DO THIS: Reproduce the listing below line for line, without changing a single character.

EXCERPTED DATA:
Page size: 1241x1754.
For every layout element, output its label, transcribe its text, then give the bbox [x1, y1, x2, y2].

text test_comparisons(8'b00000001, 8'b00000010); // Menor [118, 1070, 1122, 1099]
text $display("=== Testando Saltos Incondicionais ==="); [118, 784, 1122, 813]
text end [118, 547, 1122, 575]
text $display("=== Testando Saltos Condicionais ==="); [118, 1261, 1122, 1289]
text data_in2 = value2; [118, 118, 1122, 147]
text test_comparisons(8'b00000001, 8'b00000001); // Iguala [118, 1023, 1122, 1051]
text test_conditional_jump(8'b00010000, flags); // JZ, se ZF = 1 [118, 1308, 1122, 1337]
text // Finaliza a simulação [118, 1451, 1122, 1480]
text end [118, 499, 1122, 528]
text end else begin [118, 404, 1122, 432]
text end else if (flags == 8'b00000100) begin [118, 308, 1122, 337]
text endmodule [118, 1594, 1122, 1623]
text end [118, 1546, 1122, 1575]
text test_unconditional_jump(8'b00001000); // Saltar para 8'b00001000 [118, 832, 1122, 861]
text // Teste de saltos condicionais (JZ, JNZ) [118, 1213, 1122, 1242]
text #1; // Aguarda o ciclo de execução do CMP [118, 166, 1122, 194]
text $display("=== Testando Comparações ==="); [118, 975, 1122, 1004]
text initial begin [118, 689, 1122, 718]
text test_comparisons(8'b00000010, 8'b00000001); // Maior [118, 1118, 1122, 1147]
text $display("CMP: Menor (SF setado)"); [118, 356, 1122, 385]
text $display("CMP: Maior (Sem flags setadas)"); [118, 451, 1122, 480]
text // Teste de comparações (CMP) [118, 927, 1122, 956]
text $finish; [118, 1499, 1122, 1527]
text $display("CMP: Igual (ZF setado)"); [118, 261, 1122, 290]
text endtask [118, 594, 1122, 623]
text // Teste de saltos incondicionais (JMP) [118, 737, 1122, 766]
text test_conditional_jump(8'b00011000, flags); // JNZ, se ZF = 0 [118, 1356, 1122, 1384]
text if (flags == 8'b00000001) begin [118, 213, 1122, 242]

CORRECT OUTPUT:
Page size: 1241x1754.
For every layout element, output its label, transcribe its text, then give the bbox [x1, y1, x2, y2].

text test_comparisons(8'b00000001, 8'b00000010); // Menor [118, 1070, 1122, 1099]
text $display("=== Testando Saltos Incondicionais ==="); [118, 784, 1122, 813]
text end [118, 547, 1122, 575]
text $display("=== Testando Saltos Condicionais ==="); [118, 1261, 1122, 1289]
text data_in2 = value2; [118, 118, 1122, 147]
text test_comparisons(8'b00000001, 8'b00000001); // Iguala [118, 1023, 1122, 1051]
text test_conditional_jump(8'b00010000, flags); // JZ, se ZF = 1 [118, 1308, 1122, 1337]
text // Finaliza a simulação [118, 1451, 1122, 1480]
text end [118, 499, 1122, 528]
text end else begin [118, 404, 1122, 432]
text end else if (flags == 8'b00000100) begin [118, 308, 1122, 337]
text endmodule [118, 1594, 1122, 1623]
text end [118, 1546, 1122, 1575]
text test_unconditional_jump(8'b00001000); // Saltar para 8'b00001000 [118, 832, 1122, 861]
text // Teste de saltos condicionais (JZ, JNZ) [118, 1213, 1122, 1242]
text #1; // Aguarda o ciclo de execução do CMP [118, 166, 1122, 194]
text $display("=== Testando Comparações ==="); [118, 975, 1122, 1004]
text initial begin [118, 689, 1122, 718]
text test_comparisons(8'b00000010, 8'b00000001); // Maior [118, 1118, 1122, 1147]
text $display("CMP: Menor (SF setado)"); [118, 356, 1122, 385]
text $display("CMP: Maior (Sem flags setadas)"); [118, 451, 1122, 480]
text // Teste de comparações (CMP) [118, 927, 1122, 956]
text $finish; [118, 1499, 1122, 1527]
text $display("CMP: Igual (ZF setado)"); [118, 261, 1122, 290]
text endtask [118, 594, 1122, 623]
text // Teste de saltos incondicionais (JMP) [118, 737, 1122, 766]
text test_conditional_jump(8'b00011000, flags); // JNZ, se ZF = 0 [118, 1356, 1122, 1384]
text if (flags == 8'b00000001) begin [118, 213, 1122, 242]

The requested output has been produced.